→ EXERCISE REQUIREMENTS: Copy the entries out again in full.

####################

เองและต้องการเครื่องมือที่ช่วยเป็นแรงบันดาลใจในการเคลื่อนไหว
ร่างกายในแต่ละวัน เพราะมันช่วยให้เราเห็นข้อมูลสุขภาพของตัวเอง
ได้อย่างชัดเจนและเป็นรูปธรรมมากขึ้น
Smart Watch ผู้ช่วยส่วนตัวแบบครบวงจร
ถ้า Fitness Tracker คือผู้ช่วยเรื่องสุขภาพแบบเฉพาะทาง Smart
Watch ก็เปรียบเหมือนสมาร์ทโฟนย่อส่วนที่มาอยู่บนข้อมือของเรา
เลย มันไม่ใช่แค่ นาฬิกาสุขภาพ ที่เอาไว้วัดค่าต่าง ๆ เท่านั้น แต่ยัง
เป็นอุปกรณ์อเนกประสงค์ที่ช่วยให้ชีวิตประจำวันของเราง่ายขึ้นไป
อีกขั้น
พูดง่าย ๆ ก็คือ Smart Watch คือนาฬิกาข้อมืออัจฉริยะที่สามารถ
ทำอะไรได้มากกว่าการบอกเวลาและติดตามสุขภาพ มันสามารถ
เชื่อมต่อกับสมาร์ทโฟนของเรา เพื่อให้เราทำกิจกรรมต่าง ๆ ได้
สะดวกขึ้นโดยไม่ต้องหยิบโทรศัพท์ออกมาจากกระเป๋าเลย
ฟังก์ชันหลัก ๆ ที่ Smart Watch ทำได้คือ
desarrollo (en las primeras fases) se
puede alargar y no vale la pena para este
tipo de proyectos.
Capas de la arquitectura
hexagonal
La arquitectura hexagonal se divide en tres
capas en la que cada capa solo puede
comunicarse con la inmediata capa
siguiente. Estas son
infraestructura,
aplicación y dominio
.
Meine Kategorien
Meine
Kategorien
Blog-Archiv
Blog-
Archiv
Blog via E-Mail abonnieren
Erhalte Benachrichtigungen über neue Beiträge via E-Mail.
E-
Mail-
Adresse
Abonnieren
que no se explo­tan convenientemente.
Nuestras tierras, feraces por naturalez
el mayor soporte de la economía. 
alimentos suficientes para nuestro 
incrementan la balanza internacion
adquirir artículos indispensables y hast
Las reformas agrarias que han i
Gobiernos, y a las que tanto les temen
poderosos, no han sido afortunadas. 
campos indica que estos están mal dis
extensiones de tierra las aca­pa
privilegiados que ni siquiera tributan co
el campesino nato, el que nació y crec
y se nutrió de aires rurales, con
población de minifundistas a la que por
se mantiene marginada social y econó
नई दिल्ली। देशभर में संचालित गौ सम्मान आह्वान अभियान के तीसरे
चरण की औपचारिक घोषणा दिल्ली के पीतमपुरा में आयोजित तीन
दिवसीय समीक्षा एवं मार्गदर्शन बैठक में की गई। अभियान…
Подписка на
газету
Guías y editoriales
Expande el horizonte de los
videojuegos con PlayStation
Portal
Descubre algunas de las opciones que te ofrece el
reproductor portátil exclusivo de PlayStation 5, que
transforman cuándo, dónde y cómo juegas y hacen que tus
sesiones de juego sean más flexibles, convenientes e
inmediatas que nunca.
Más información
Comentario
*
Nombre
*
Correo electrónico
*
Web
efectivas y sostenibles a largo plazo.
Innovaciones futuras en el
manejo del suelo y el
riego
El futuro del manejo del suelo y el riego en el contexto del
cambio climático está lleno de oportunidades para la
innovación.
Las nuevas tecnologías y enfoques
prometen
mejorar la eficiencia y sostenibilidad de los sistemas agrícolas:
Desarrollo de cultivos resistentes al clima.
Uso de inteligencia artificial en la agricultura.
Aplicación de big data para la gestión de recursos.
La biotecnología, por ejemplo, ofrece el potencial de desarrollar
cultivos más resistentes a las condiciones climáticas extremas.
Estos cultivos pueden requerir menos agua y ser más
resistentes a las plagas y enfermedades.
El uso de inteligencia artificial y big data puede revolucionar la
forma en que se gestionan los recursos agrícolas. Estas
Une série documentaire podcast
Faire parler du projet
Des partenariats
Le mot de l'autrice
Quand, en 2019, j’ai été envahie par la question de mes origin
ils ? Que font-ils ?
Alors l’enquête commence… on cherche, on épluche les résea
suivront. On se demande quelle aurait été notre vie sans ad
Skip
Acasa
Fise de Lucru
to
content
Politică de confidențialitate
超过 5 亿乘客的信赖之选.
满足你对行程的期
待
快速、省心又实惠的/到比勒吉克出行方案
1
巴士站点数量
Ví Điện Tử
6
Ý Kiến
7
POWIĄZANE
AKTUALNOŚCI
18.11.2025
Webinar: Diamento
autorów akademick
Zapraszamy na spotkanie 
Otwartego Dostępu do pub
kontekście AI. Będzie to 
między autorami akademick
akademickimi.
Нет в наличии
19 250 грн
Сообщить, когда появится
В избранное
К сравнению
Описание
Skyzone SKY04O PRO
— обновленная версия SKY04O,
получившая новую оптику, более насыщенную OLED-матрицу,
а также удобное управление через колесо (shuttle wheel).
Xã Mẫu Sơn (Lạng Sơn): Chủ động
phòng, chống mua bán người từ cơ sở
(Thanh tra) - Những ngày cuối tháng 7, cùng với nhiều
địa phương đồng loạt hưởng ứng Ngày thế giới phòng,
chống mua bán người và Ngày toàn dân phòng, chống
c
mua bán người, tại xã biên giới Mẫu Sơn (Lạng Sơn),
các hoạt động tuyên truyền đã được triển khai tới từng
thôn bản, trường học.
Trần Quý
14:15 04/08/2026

####################

→ OUTPUT OF THE EXERCISE:
เองและต้องการเครื่องมือที่ช่วยเป็นแรงบันดาลใจในการเคลื่อนไหว
ร่างกายในแต่ละวัน เพราะมันช่วยให้เราเห็นข้อมูลสุขภาพของตัวเอง
ได้อย่างชัดเจนและเป็นรูปธรรมมากขึ้น
Smart Watch ผู้ช่วยส่วนตัวแบบครบวงจร
ถ้า Fitness Tracker คือผู้ช่วยเรื่องสุขภาพแบบเฉพาะทาง Smart
Watch ก็เปรียบเหมือนสมาร์ทโฟนย่อส่วนที่มาอยู่บนข้อมือของเรา
เลย มันไม่ใช่แค่ นาฬิกาสุขภาพ ที่เอาไว้วัดค่าต่าง ๆ เท่านั้น แต่ยัง
เป็นอุปกรณ์อเนกประสงค์ที่ช่วยให้ชีวิตประจำวันของเราง่ายขึ้นไป
อีกขั้น
พูดง่าย ๆ ก็คือ Smart Watch คือนาฬิกาข้อมืออัจฉริยะที่สามารถ
ทำอะไรได้มากกว่าการบอกเวลาและติดตามสุขภาพ มันสามารถ
เชื่อมต่อกับสมาร์ทโฟนของเรา เพื่อให้เราทำกิจกรรมต่าง ๆ ได้
สะดวกขึ้นโดยไม่ต้องหยิบโทรศัพท์ออกมาจากกระเป๋าเลย
ฟังก์ชันหลัก ๆ ที่ Smart Watch ทำได้คือ
desarrollo (en las primeras fases) se
puede alargar y no vale la pena para este
tipo de proyectos.
Capas de la arquitectura
hexagonal
La arquitectura hexagonal se divide en tres
capas en la que cada capa solo puede
comunicarse con la inmediata capa
siguiente. Estas son
infraestructura,
aplicación y dominio
.
Meine Kategorien
Meine
Kategorien
Blog-Archiv
Blog-
Archiv
Blog via E-Mail abonnieren
Erhalte Benachrichtigungen über neue Beiträge via E-Mail.
E-
Mail-
Adresse
Abonnieren
que no se explo­tan convenientemente.
Nuestras tierras, feraces por naturalez
el mayor soporte de la economía. 
alimentos suficientes para nuestro 
incrementan la balanza internacion
adquirir artículos indispensables y hast
Las reformas agrarias que han i
Gobiernos, y a las que tanto les temen
poderosos, no han sido afortunadas. 
campos indica que estos están mal dis
extensiones de tierra las aca­pa
privilegiados que ni siquiera tributan co
el campesino nato, el que nació y crec
y se nutrió de aires rurales, con
población de minifundistas a la que por
se mantiene marginada social y econó
नई दिल्ली। देशभर में संचालित गौ सम्मान आह्वान अभियान के तीसरे
चरण की औपचारिक घोषणा दिल्ली के पीतमपुरा में आयोजित तीन
दिवसीय समीक्षा एवं मार्गदर्शन बैठक में की गई। अभियान…
Подписка на
газету
Guías y editoriales
Expande el horizonte de los
videojuegos con PlayStation
Portal
Descubre algunas de las opciones que te ofrece el
reproductor portátil exclusivo de PlayStation 5, que
transforman cuándo, dónde y cómo juegas y hacen que tus
sesiones de juego sean más flexibles, convenientes e
inmediatas que nunca.
Más información
Comentario
*
Nombre
*
Correo electrónico
*
Web
efectivas y sostenibles a largo plazo.
Innovaciones futuras en el
manejo del suelo y el
riego
El futuro del manejo del suelo y el riego en el contexto del
cambio climático está lleno de oportunidades para la
innovación.
Las nuevas tecnologías y enfoques
prometen
mejorar la eficiencia y sostenibilidad de los sistemas agrícolas:
Desarrollo de cultivos resistentes al clima.
Uso de inteligencia artificial en la agricultura.
Aplicación de big data para la gestión de recursos.
La biotecnología, por ejemplo, ofrece el potencial de desarrollar
cultivos más resistentes a las condiciones climáticas extremas.
Estos cultivos pueden requerir menos agua y ser más
resistentes a las plagas y enfermedades.
El uso de inteligencia artificial y big data puede revolucionar la
forma en que se gestionan los recursos agrícolas. Estas
Une série documentaire podcast
Faire parler du projet
Des partenariats
Le mot de l'autrice
Quand, en 2019, j’ai été envahie par la question de mes origin
ils ? Que font-ils ?
Alors l’enquête commence… on cherche, on épluche les résea
suivront. On se demande quelle aurait été notre vie sans ad
Skip
Acasa
Fise de Lucru
to
content
Politică de confidențialitate
超过 5 亿乘客的信赖之选.
满足你对行程的期
待
快速、省心又实惠的/到比勒吉克出行方案
1
巴士站点数量
Ví Điện Tử
6
Ý Kiến
7
POWIĄZANE
AKTUALNOŚCI
18.11.2025
Webinar: Diamento
autorów akademick
Zapraszamy na spotkanie 
Otwartego Dostępu do pub
kontekście AI. Będzie to 
między autorami akademick
akademickimi.
Нет в наличии
19 250 грн
Сообщить, когда появится
В избранное
К сравнению
Описание
Skyzone SKY04O PRO
— обновленная версия SKY04O,
получившая новую оптику, более насыщенную OLED-матрицу,
а также удобное управление через колесо (shuttle wheel).
Xã Mẫu Sơn (Lạng Sơn): Chủ động
phòng, chống mua bán người từ cơ sở
(Thanh tra) - Những ngày cuối tháng 7, cùng với nhiều
địa phương đồng loạt hưởng ứng Ngày thế giới phòng,
chống mua bán người và Ngày toàn dân phòng, chống
c
mua bán người, tại xã biên giới Mẫu Sơn (Lạng Sơn),
các hoạt động tuyên truyền đã được triển khai tới từng
thôn bản, trường học.
Trần Quý
14:15 04/08/2026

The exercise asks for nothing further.